- [Your goal]: Give the listing back in full, exactly as written, with the pictures removed.

################

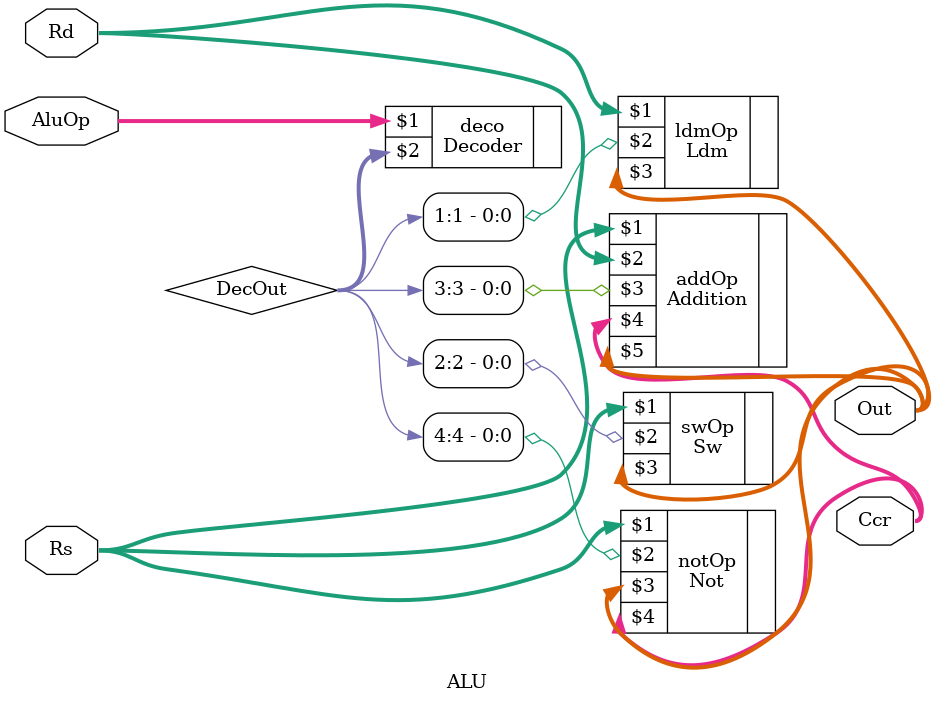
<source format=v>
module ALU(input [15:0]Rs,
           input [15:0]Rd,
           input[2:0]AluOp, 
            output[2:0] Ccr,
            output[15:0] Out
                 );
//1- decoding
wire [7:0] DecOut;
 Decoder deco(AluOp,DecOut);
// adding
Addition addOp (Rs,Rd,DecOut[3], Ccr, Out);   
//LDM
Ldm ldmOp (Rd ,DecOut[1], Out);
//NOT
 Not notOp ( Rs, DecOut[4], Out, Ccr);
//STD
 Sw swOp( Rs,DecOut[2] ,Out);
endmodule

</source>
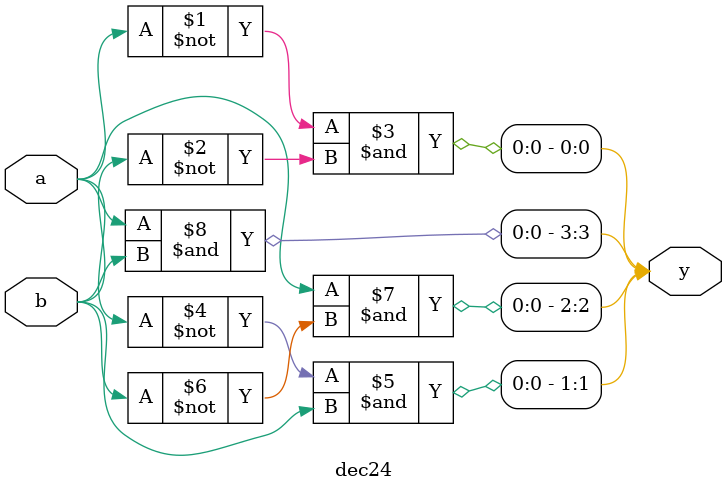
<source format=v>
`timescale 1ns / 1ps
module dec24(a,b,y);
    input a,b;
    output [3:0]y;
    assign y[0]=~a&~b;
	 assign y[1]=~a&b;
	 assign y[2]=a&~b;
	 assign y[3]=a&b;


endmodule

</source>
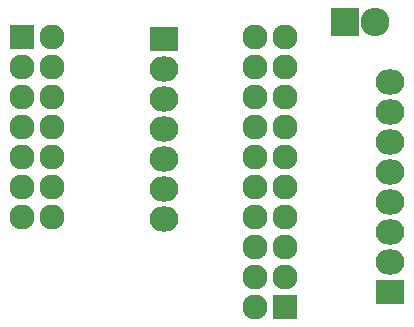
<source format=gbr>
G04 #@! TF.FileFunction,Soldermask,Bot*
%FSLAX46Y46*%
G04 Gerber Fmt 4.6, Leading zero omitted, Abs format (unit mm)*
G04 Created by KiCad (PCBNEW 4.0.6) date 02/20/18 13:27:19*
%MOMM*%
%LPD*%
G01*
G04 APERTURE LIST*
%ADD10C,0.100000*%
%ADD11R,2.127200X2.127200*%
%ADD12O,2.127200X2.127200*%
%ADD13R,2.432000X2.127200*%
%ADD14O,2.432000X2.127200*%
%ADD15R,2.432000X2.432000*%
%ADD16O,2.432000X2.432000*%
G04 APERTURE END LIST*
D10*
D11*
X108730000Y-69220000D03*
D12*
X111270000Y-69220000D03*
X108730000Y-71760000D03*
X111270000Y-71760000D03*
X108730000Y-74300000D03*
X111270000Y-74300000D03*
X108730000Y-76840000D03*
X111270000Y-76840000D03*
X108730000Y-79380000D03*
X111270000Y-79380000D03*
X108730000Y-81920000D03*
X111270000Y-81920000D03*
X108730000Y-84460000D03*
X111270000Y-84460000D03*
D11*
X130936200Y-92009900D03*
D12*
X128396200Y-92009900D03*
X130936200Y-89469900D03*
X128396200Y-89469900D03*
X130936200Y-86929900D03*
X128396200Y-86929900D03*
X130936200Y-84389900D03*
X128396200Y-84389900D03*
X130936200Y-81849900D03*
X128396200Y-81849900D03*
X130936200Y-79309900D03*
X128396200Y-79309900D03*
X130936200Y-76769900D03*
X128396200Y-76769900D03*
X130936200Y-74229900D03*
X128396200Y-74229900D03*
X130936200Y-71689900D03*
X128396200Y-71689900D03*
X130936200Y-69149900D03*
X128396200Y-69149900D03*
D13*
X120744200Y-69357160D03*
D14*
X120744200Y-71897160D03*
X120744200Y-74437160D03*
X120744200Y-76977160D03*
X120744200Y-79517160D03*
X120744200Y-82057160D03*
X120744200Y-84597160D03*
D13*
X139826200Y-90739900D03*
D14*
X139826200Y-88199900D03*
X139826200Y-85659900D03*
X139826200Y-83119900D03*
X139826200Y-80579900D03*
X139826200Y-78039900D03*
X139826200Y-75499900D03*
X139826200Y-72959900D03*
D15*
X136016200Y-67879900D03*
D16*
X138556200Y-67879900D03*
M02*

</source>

################

- [Answer space]:
<source format=v>
module ALU(input [15:0]Rs,
           input [15:0]Rd,
           input[2:0]AluOp, 
            output[2:0] Ccr,
            output[15:0] Out
                 );
//1- decoding
wire [7:0] DecOut;
 Decoder deco(AluOp,DecOut);
// adding
Addition addOp (Rs,Rd,DecOut[3], Ccr, Out);   
//LDM
Ldm ldmOp (Rd ,DecOut[1], Out);
//NOT
 Not notOp ( Rs, DecOut[4], Out, Ccr);
//STD
 Sw swOp( Rs,DecOut[2] ,Out);
endmodule

</source>
<source format=v>
`timescale 1ns / 1ps
module dec24(a,b,y);
    input a,b;
    output [3:0]y;
    assign y[0]=~a&~b;
	 assign y[1]=~a&b;
	 assign y[2]=a&~b;
	 assign y[3]=a&b;


endmodule

</source>
<source format=gbr>
G04 #@! TF.FileFunction,Soldermask,Bot*
%FSLAX46Y46*%
G04 Gerber Fmt 4.6, Leading zero omitted, Abs format (unit mm)*
G04 Created by KiCad (PCBNEW 4.0.6) date 02/20/18 13:27:19*
%MOMM*%
%LPD*%
G01*
G04 APERTURE LIST*
%ADD10C,0.100000*%
%ADD11R,2.127200X2.127200*%
%ADD12O,2.127200X2.127200*%
%ADD13R,2.432000X2.127200*%
%ADD14O,2.432000X2.127200*%
%ADD15R,2.432000X2.432000*%
%ADD16O,2.432000X2.432000*%
G04 APERTURE END LIST*
D10*
D11*
X108730000Y-69220000D03*
D12*
X111270000Y-69220000D03*
X108730000Y-71760000D03*
X111270000Y-71760000D03*
X108730000Y-74300000D03*
X111270000Y-74300000D03*
X108730000Y-76840000D03*
X111270000Y-76840000D03*
X108730000Y-79380000D03*
X111270000Y-79380000D03*
X108730000Y-81920000D03*
X111270000Y-81920000D03*
X108730000Y-84460000D03*
X111270000Y-84460000D03*
D11*
X130936200Y-92009900D03*
D12*
X128396200Y-92009900D03*
X130936200Y-89469900D03*
X128396200Y-89469900D03*
X130936200Y-86929900D03*
X128396200Y-86929900D03*
X130936200Y-84389900D03*
X128396200Y-84389900D03*
X130936200Y-81849900D03*
X128396200Y-81849900D03*
X130936200Y-79309900D03*
X128396200Y-79309900D03*
X130936200Y-76769900D03*
X128396200Y-76769900D03*
X130936200Y-74229900D03*
X128396200Y-74229900D03*
X130936200Y-71689900D03*
X128396200Y-71689900D03*
X130936200Y-69149900D03*
X128396200Y-69149900D03*
D13*
X120744200Y-69357160D03*
D14*
X120744200Y-71897160D03*
X120744200Y-74437160D03*
X120744200Y-76977160D03*
X120744200Y-79517160D03*
X120744200Y-82057160D03*
X120744200Y-84597160D03*
D13*
X139826200Y-90739900D03*
D14*
X139826200Y-88199900D03*
X139826200Y-85659900D03*
X139826200Y-83119900D03*
X139826200Y-80579900D03*
X139826200Y-78039900D03*
X139826200Y-75499900D03*
X139826200Y-72959900D03*
D15*
X136016200Y-67879900D03*
D16*
X138556200Y-67879900D03*
M02*

</source>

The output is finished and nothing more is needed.